Destroyed site from vulnerable plugin

  • This theme – whilst beautiful – is unsafe. Very easy to hack – check the reviews below or go to thehackernews website and search for “Critical Bug in WordPress Theme Plugin Opens 200,000 Sites to Hackers”. Wiped my site out – fortunately I had a backup and noticed it in time.

    AVOID! The developers of the theme clearly have no interest in addressing the issue.

Viewing 5 replies - 1 through 5 (of 5 total)
  • Plugin Author ThemeGrill

    (@themegrill)

    Hi @ahatandacoat,

    The issue is already resolved in the version 1.6.2 (released on Feb 16) and followed by version 1.6.3 with more security enhancement.

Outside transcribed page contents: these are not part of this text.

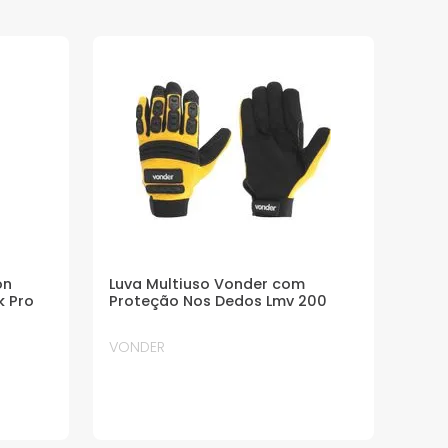
on
Luva Multiuso Vonder com
k Pro
Proteção Nos Dedos Lmv 200
VONDER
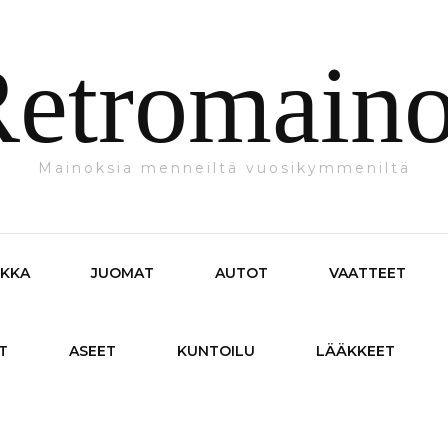
etromain
Mainoksia menneiltä vuosikymmeniltä
IKKA
JUOMAT
AUTOT
VAATTEET
T
ASEET
KUNTOILU
LÄÄKKEET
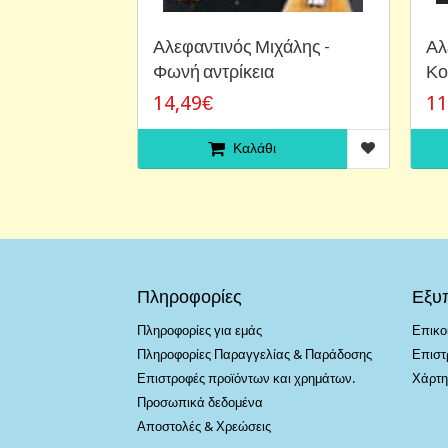
Αλεφαντινός Μιχάλης -
Αλ
Φωνή αντρίκεια
Κο
14,49€
11
Καλάθι
Πληροφορίες
Εξυ
Πληροφορίες για εμάς
Επικο
Πληροφορίες Παραγγελίας & Παράδοσης
Επιστ
Επιστροφές προϊόντων και χρημάτων.
Χάρτη
Προσωπικά δεδομένα
Αποστολές & Χρεώσεις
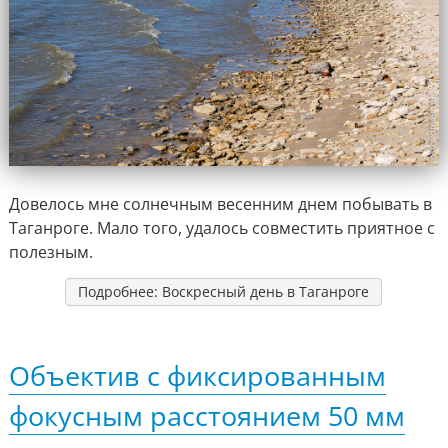
Довелось мне солнечным весенним днем побывать в
Таганроге. Мало того, удалось совместить приятное с
полезным.
Подробнее: Воскресный день в Таганроге
Объектив с фиксированным
фокусным расстоянием 50 мм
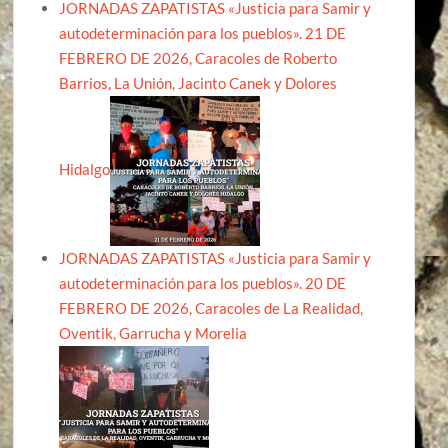
JORNADAS ZAPATISTAS «Justicia para Samir y
autodeterminación para los pueblos». 21 DE
FEBRERO DE 2026, Caracoles de Roberto
Barrios, La Unión, Jacinto Canek y Dolores
Hidalgo
JORNADAS ZAPATISTAS «Justicia para Samir y
autodeterminación para los pueblos». 20 DE
FEBRERO DE 2026, Caracoles de La Realidad,
Oventik, Garrucha y Morelia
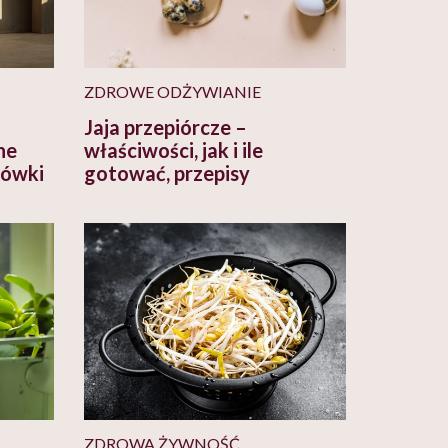
ZDROWE ODŻYWIANIE
Jaja przepiórcze –
ne
właściwości, jak i ile
zówki
gotować, przepisy
ZDROWA ŻYWNOŚĆ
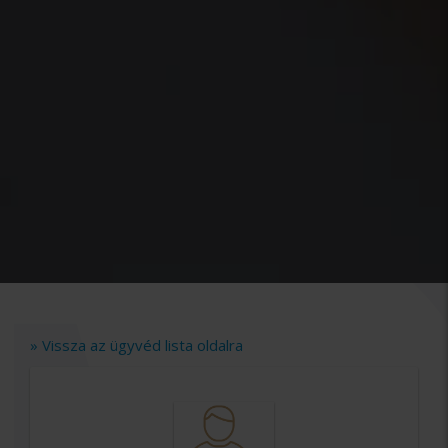
» Vissza az ügyvéd lista oldalra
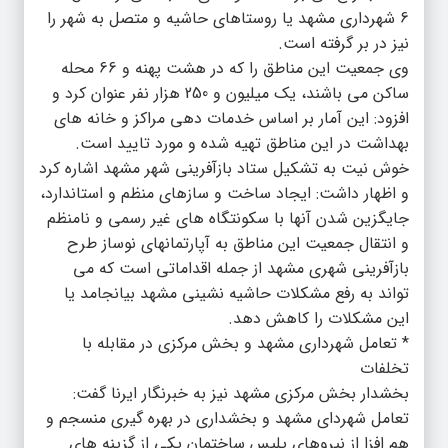
6 شهرداری مشهد یا روستاهای حاشیه و متصل به شهر را
نیز در بر گرفته است.
وی جمعیت این مناطق را که در هشت پهنه و 66 محله
ساکن می باشند، یک میلیون و 250 هزار نفر عنوان کرد و
افزود: این آمار بر اساس خدمات دهی مراکز و خانه های
بهداشت در این مناطق تهیه شده و مورد تایید است.
خوش نیت به تشکیل ستاد بازآفرینی شهر مشهد اشاره کرد
و اظهار داشت: ایجاد ساخت و سازهای منظم و استاندارد،
جایگزین شدن آنها با سکونتگاه های غیر رسمی و نامنظم
و انتقال جمعیت این مناطق به آپارتمانهای نوساز طرح
بازآفرینی شهری مشهد از جمله اقداماتی است که می
تواند به رفع مشکلات حاشیه نشینی مشهد بیانجامد یا
این مشکلات را کاهش دهد.
* تعامل شهرداری مشهد و بخش مرکزی در مقابله با
تخلفات
بخشدار بخش مرکزی مشهد نیز به خبرنگار ایرنا گفت:
تعامل شهردای مشهد و بخشداری در بهره گیری منسجم و
هم افزا از نیروهای پلیس ساختمان یکی از گزینه های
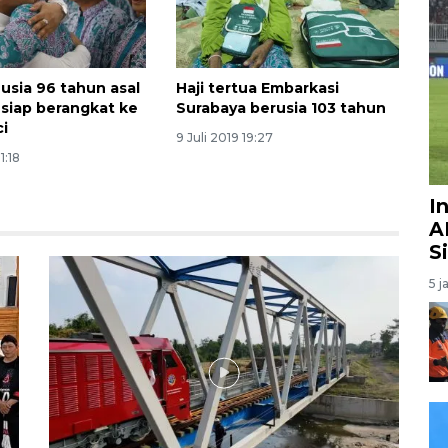
 usia 96 tahun asal
Haji tertua Embarkasi
siap berangkat ke
Surabaya berusia 103 tahun
i
9 Juli 2019 19:27
1:18
I
A
S
5 j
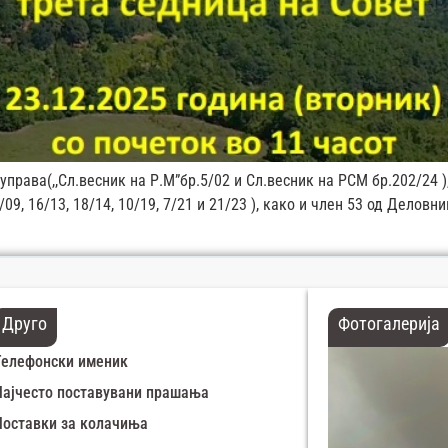
управа(,,Сл.весник на Р.М”бр.5/02 и Сл.весник на РСМ бр.202/24 
/09, 16/13, 18/14, 10/19, 7/21 и 21/23 ), како и член 53 од Дело
Друго
Фотогалерија
Телефонски именик
Најчесто поставувани прашања
Поставки за колачиња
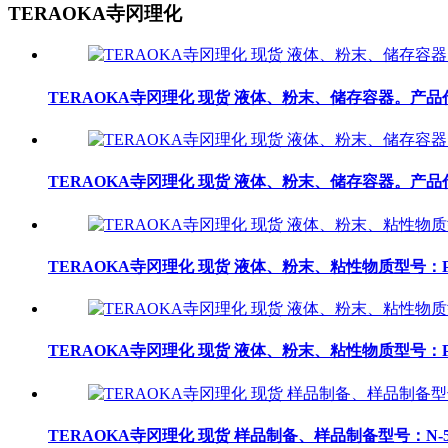
TERAOKA寺冈理化
TERAOKA寺冈理化 现货 液体、粉末、储存容器。产品代码 [2
TERAOKA寺冈理化 现货 液体、粉末、储存容器。产品代码 [2
TERAOKA寺冈理化 现货 液体、粉末、粘性物质型号：P-
TERAOKA寺冈理化 现货 液体、粉末、粘性物质型号：P-
TERAOKA寺冈理化 现货 样品制备、样品制备型号：N-5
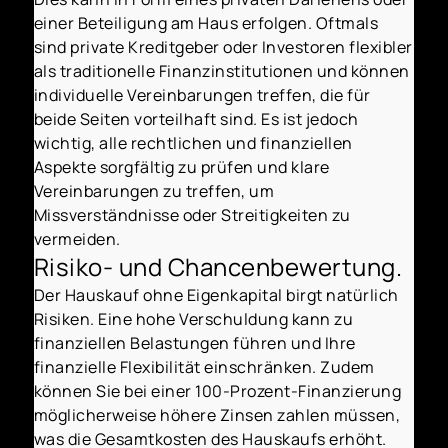
einer Beteiligung am Haus erfolgen. Oftmals
sind private Kreditgeber oder Investoren flexibler
als traditionelle Finanzinstitutionen und können
individuelle Vereinbarungen treffen, die für
beide Seiten vorteilhaft sind. Es ist jedoch
wichtig, alle rechtlichen und finanziellen
Aspekte sorgfältig zu prüfen und klare
Vereinbarungen zu treffen, um
Missverständnisse oder Streitigkeiten zu
vermeiden.
Risiko- und Chancenbewertung.
Der Hauskauf ohne Eigenkapital birgt natürlich
Risiken. Eine hohe Verschuldung kann zu
finanziellen Belastungen führen und Ihre
finanzielle Flexibilität einschränken. Zudem
können Sie bei einer 100-Prozent-Finanzierung
möglicherweise höhere Zinsen zahlen müssen,
was die Gesamtkosten des Hauskaufs erhöht.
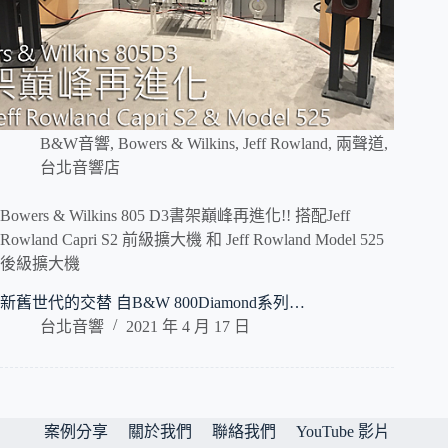
B&W音響
,
Bowers & Wilkins
,
Jeff Rowland
,
兩聲道
,
台北音響店
Bowers & Wilkins 805 D3書架巔峰再進化!! 搭配Jeff
Rowland Capri S2 前級擴大機 和 Jeff Rowland Model 525
後級擴大機
新舊世代的交替 自B&W 800Diamond系列…
台北音響
2021 年 4 月 17 日
案例分享
關於我們
聯絡我們
YouTube 影片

    Sorry for the inconvenience caused. We understand it is a difficult situation for our users but where we stand we can only look forward, we are doing our best now. As per our request, wordpress(dot)org plugin team has now helped us to auto-update some of the last versions to the latest version so more users are not affected by this.

    The best approach to tackle this issue is: please contact your hosting service provider and ask them to restore to last working backup they have. These days most hosting service provider do have this backup service. Once you do this, please delete/deactivate the ThemeGrill Demo Importer plugin if you are not using it, if you need to use it, please make sure you are using the latest version 1.6.3.

    Thanks.
    Sanjip S.

    Thread Starter ahatandacoat

    (@ahatandacoat)

    I appreciate your response Sanjip.

    debbietechforceonsite

    (@debbietechforceonsite)

    Sanjip, I’m another person whose site is now completely useless…and I can’t even log-in to begin trying to fix it. My host provider is skeptical about restoring to an earlier version because… ” If we simply rollback the site it is possible that the hacker can access it again though a backdoor he could have left somewhere in the files. This is the reason why restoring the site is not really a solution in your case since most likely it would just lead to it getting compromised again.” If we restore it and simply delete the ThemeGrill Demo importer plug in, is it true they likely have infected the files to the point that it they can continue to infect the site again, or does the new updated plug-in fix any outlier “backdoor” hackers created? Thank you.

    Hi @debbietechforceonsite,
    Since the resetting the site, removes the users, the hacker will not able to login to your site after reset. Also, if you restore the site from complete backup along with WordPress files, you’ll get back to previous state by removing any code in case hacker has inserted for other vulnerability on your site.

    I recommend you to follow some security measures once backing up your site: https://themegrill.com/blog/category/security/

    I hope this helps.

    Regards,
    Ashish S.

    Plugin Author ThemeGrill

    (@themegrill)

    Hi @debbietechforceonsite,

    We have checked and restoring is the best approach. When you restore, all theme/plugins files are restored to the unaffected point. Then you simply, delete or update the ThemeGrill Demo Importer plugin and there’s no backdoor left.
    Also, once you restore, just for assurance you can also use Sucuri plugin to scan your whole site.
    And, we are sorry for the inconvenience caused and if you any more confusion, please use this contact page and we will get back to you in detail.

    Thanks.
    Sanjip S.

Viewing 5 replies - 1 through 5 (of 5 total)
  • The topic ‘Destroyed site from vulnerable plugin’ is closed to new replies.